2. we do not believe that there is a security sensitive change that needs to be done here.
Wow. Security researchers at Corporations professionally working to secure products. This vulnerability was passed onto Kevin after being vetted by Aleksandr. Maybe the team works on more potent vulnerabilities.
3. Since these emails are sent by the Google Scholar back-end, through Google’s legitimate servers, such a phishing mail would be more likely to bypass email client spam filters (compared to, say, an attacker registering google-scholar-hax.net and sending phishing emails from there).
4. The affected emails would still have Google’s DKIM email signature, proving that it was sent by Google (which would be impossible from a custom attacker-controlled domain). In other words, an attacker could send an email containing any HTML he wants, to any academic email address, and Google still puts a stamp on it saying “this is legit”.
All Google is doing is damaging its reputation.
I think this means Kevin said they are not going to change the code on their end.
Also, author stated: "Even if this vulnerability doesn’t qualify for a reward, I strongly believe that it should be fixed promptly to protect end users."
Do I read the intent behind this correctly.

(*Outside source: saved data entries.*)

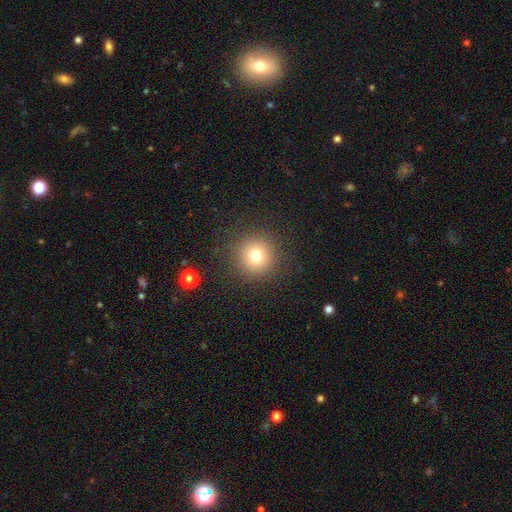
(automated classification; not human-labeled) smooth_or_featured: smooth (p=0.75) [alt: star or artifact p=0.15]
how_rounded: round (p=0.95) [alt: in between p=0.04]
merging: none (p=0.89) [alt: minor disturbance p=0.06]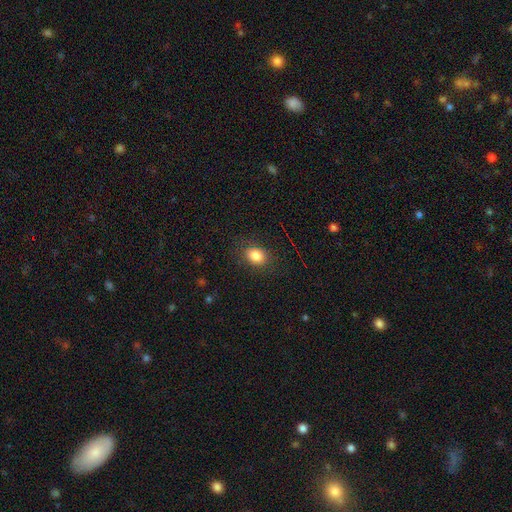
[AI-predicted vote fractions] smooth 84%, star or artifact 10%, featured or disk 6%. Down the decision tree: how rounded — in between (65%); merging — none (84%).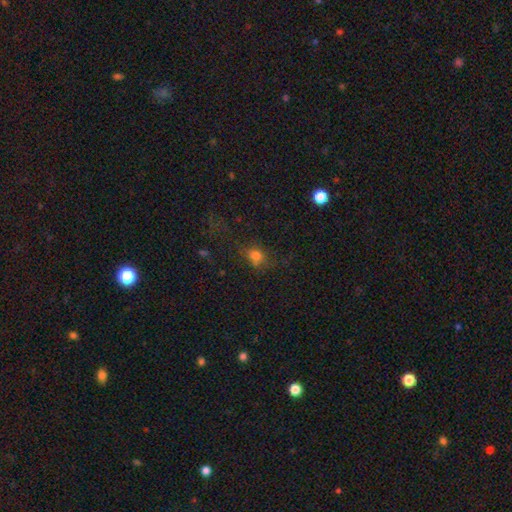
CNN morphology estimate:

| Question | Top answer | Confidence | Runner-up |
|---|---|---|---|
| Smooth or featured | smooth | 66% | star or artifact (23%) |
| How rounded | round | 52% | in between (45%) |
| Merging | none | 56% | minor disturbance (20%) |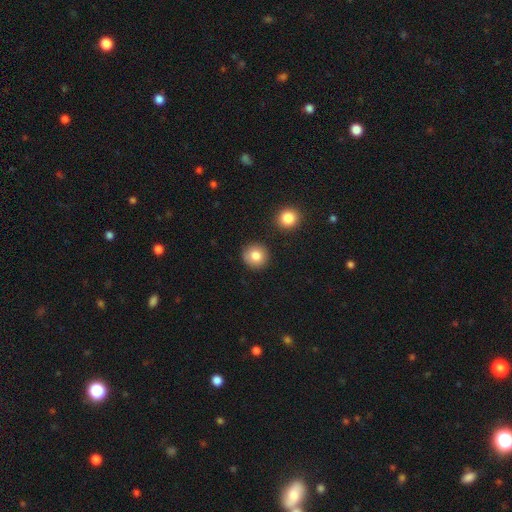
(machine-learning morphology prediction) Smooth or featured? smooth (83%)
How rounded? round (92%)
Merging? none (88%)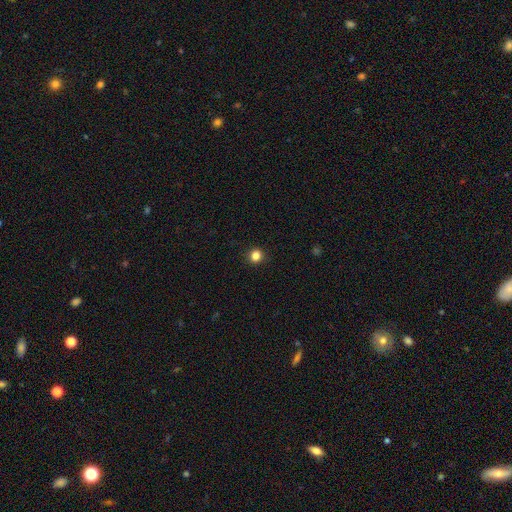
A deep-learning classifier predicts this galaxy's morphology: type=smooth (84%); roundness=round (89%); merging=none (92%).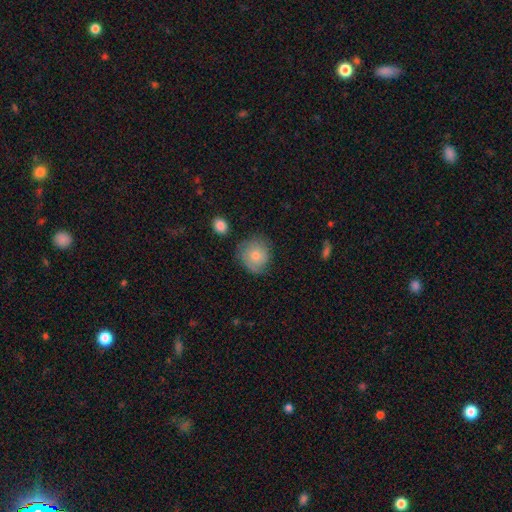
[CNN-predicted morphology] The model was most divided on "merging": none: 72%, minor disturbance: 20%, major disturbance: 5%, merger: 2%. More confident: how rounded — round (87%); smooth or featured — smooth (75%).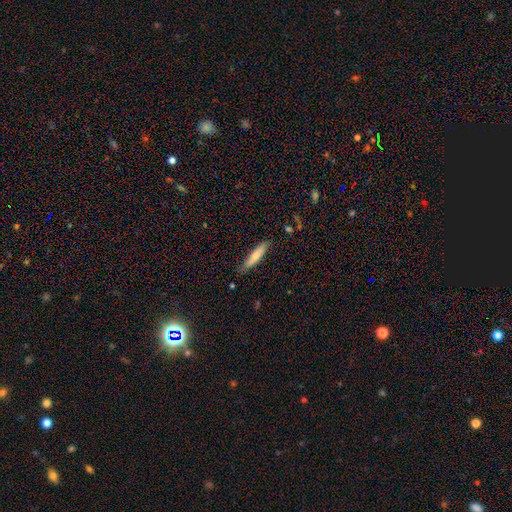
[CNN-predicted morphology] type=smooth (72%); roundness=cigar-shaped (82%); merging=none (78%).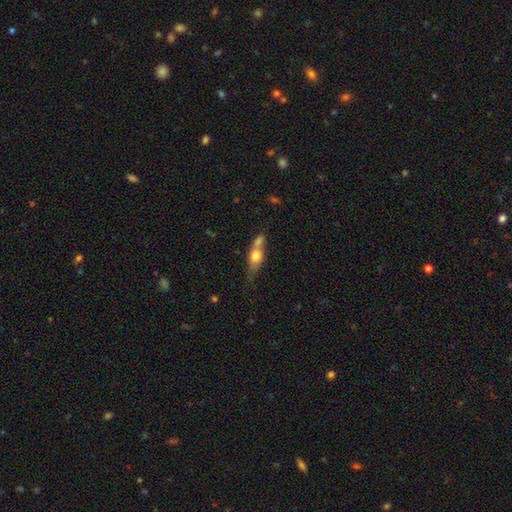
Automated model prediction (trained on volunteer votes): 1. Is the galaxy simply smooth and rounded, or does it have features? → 61% smooth, 31% featured or disk, 8% star or artifact.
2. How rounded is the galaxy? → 56% in between, 29% cigar-shaped, 15% round.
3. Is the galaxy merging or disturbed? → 46% merger, 32% none, 15% minor disturbance, 7% major disturbance.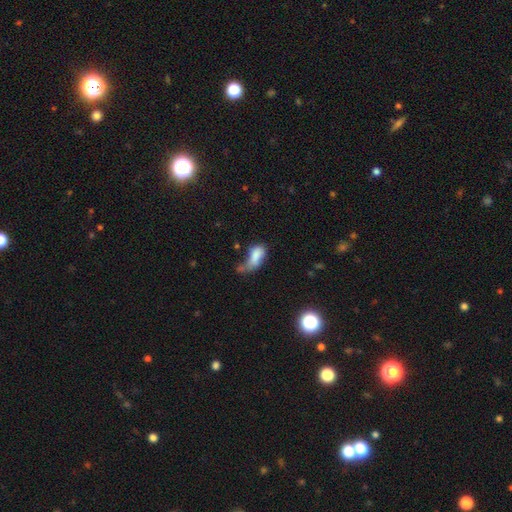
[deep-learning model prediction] Overall: smooth (75%). How rounded: in between (86%). Merging: major disturbance (34%; minor disturbance 26%).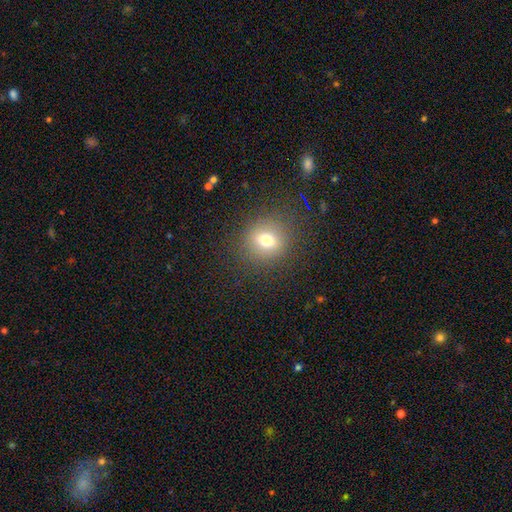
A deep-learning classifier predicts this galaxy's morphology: smooth_or_featured: smooth (p=0.66) [alt: star or artifact p=0.27]
how_rounded: round (p=0.86) [alt: in between p=0.13]
merging: none (p=0.90) [alt: minor disturbance p=0.06]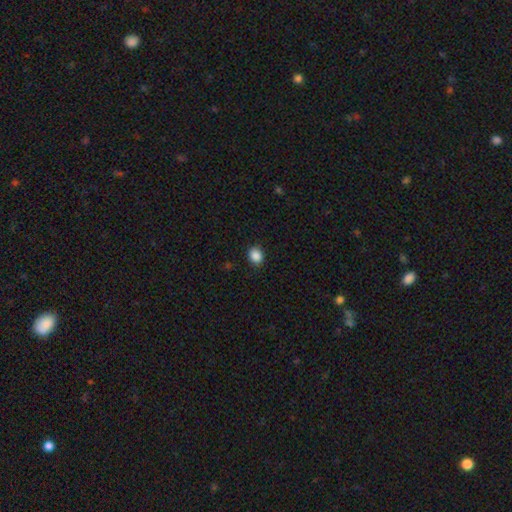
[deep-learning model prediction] smooth-or-featured: smooth: 88% | star or artifact: 10% | featured or disk: 3%
  how-rounded: round: 66% | in between: 33% | cigar-shaped: 1%
  merging: none: 89% | minor disturbance: 8% | major disturbance: 2% | merger: 1%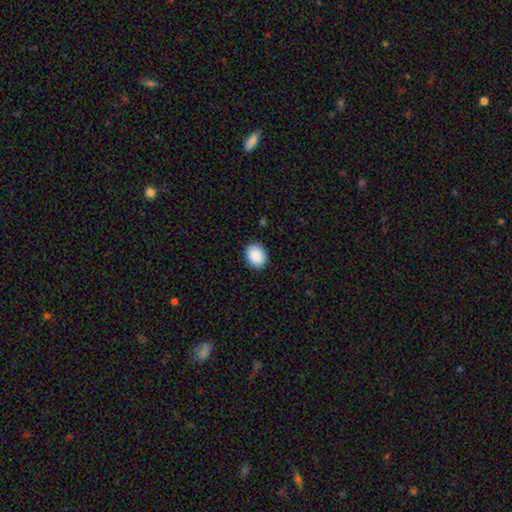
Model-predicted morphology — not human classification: Smooth or featured? Predicted: smooth (p=0.90). How rounded? Predicted: round (p=0.52). Merging? Predicted: none (p=0.90).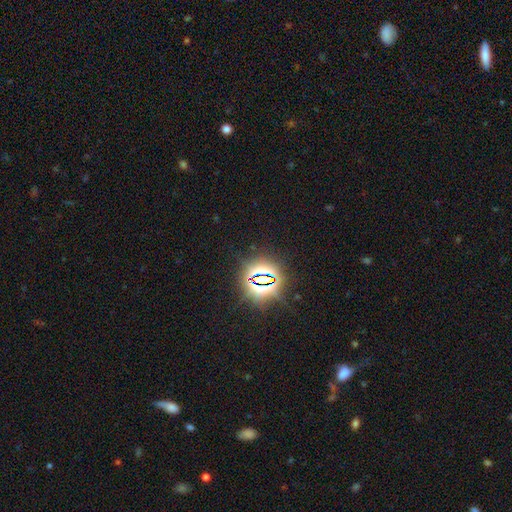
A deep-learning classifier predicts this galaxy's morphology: type=star or artifact (82%).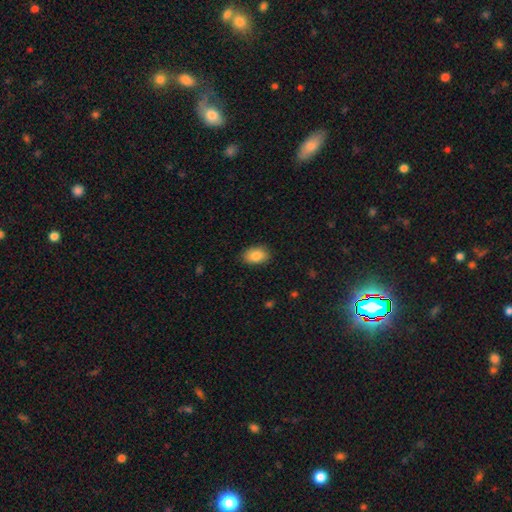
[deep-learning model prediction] This is clearly a smooth galaxy (86%). How rounded: clearly in between (87%). Merging: clearly none (86%).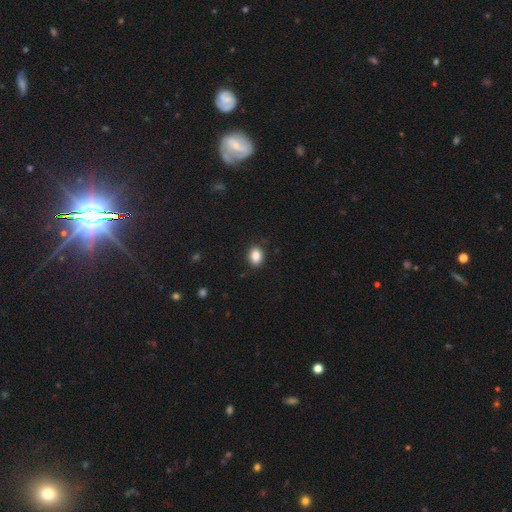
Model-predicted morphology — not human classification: This appears to be a smooth galaxy with no disk features (88%) that is in between round and cigar-shaped (73%). Merging: none (88%).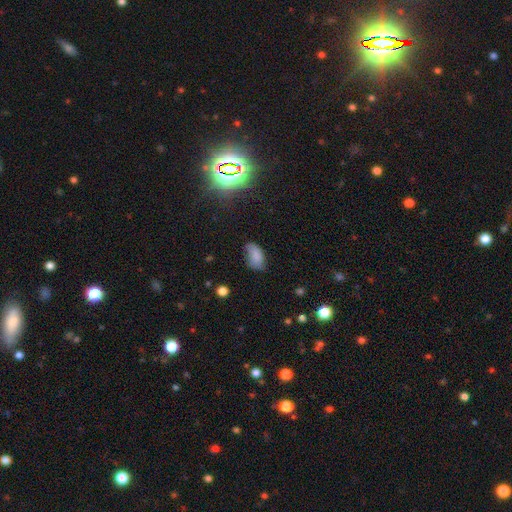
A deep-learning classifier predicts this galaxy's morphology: Smooth or featured? Predicted: smooth (p=0.79). How rounded? Predicted: in between (p=0.92). Merging? Predicted: none (p=0.56).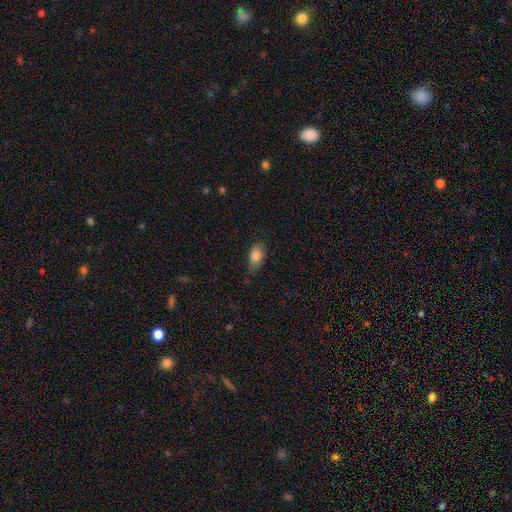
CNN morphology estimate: Smooth or featured?
  - smooth: 83% *
  - featured or disk: 9%
  - star or artifact: 8%
How rounded?
  - in between: 88% *
  - round: 8%
  - cigar-shaped: 4%
Merging?
  - none: 59% *
  - minor disturbance: 32%
  - major disturbance: 7%
  - merger: 2%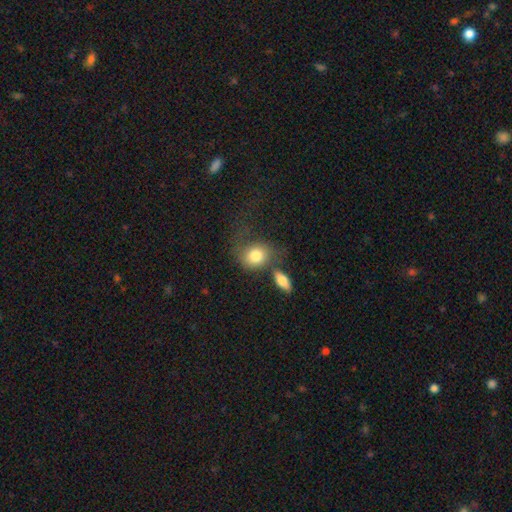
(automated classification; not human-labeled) smooth 80%, featured or disk 12%, star or artifact 8%. Down the decision tree: how rounded — round (54%); merging — none (41%).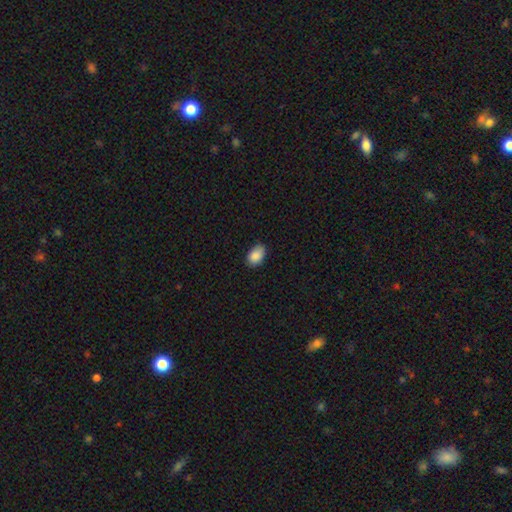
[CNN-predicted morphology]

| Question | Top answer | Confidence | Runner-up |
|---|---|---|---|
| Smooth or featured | smooth | 88% | star or artifact (8%) |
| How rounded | in between | 87% | round (12%) |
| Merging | none | 79% | minor disturbance (18%) |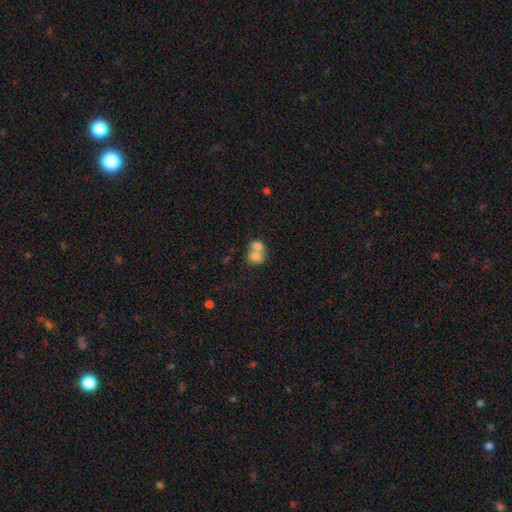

Please do correct me. Because, to be frank, me and labmate are peeved right now about this. Google Scholar is a functional way to spread awareness about own research, but Google's response got on my nerves pretty badly.
It is a script that allows one to control behavior (even though in a limited way, but yet authentic way) of Google's web property.
Why did they say that this was not a security sensitive issue? And why did the tone change upon seeing public disclosure looming?
Anyways, I am not happy about handling of this situation. Good on Tom for being responsible, and the exploit did not wander into irresponsible hands. Because, within a day everybody on Google Scholar would have got this exploitable email.
He could have entered ANY email address into the "change my email to" form - and Google would send an email there.
With suitable preparation work on his profile name, he could essentially have Google send a custom crafted HTML email to his intended victim - complete with verified domain sender information (and hiding the actual 'click here to verify your email' link so that the email address never actually gets changed).
Getting Google to send phishing emails on your behalf is a pretty big deal.
or yes, as pudquick put it more nicely :)
His bug allowed him to inject links into verification emails sent by Google Scholar. He claimed that he could inject CSS links too, but that didn't make this problem any worse. Why? Because it's up to mail clients to load the linked CSS stylesheets or not. Gmail, for example, would never load those remote CSS files. If your webmail client does that, it's time to switch to a better one.
So he could inject links, which is annoying, but still a very minor issue. It may make phishing a bit easier, but you know what phishing has always worked against average Joe if you try hard enough. That means that this problem doesn't really give an attacker any advantages that he couldn't do by himself.
Disclaimer: I'm a member of the team that handles VRP.
Academic users constitute an audience that's quite often bound to use a single, potentially-outdated webmail system. In our experience, academic/University users are utilizing what we consider "nonstandard" email systems with an order of magnitude more regularity than nonacademic users. You may wish to better understand the audience of the product before asserting that they should "switch".
And claiming something is not a security issue because you're trusting a client you don't control to behave well is naive at best, and apologist at worst. It's genuinely upsetting to hear coming from someone who classifies vulnerabilities.
This particular comment thread was mostly about webmail clients. But to your specific question... take a look at the link for an incomplete list of email clients that runs JS
As long as any field allows enough chars to:
....anything is possible from there.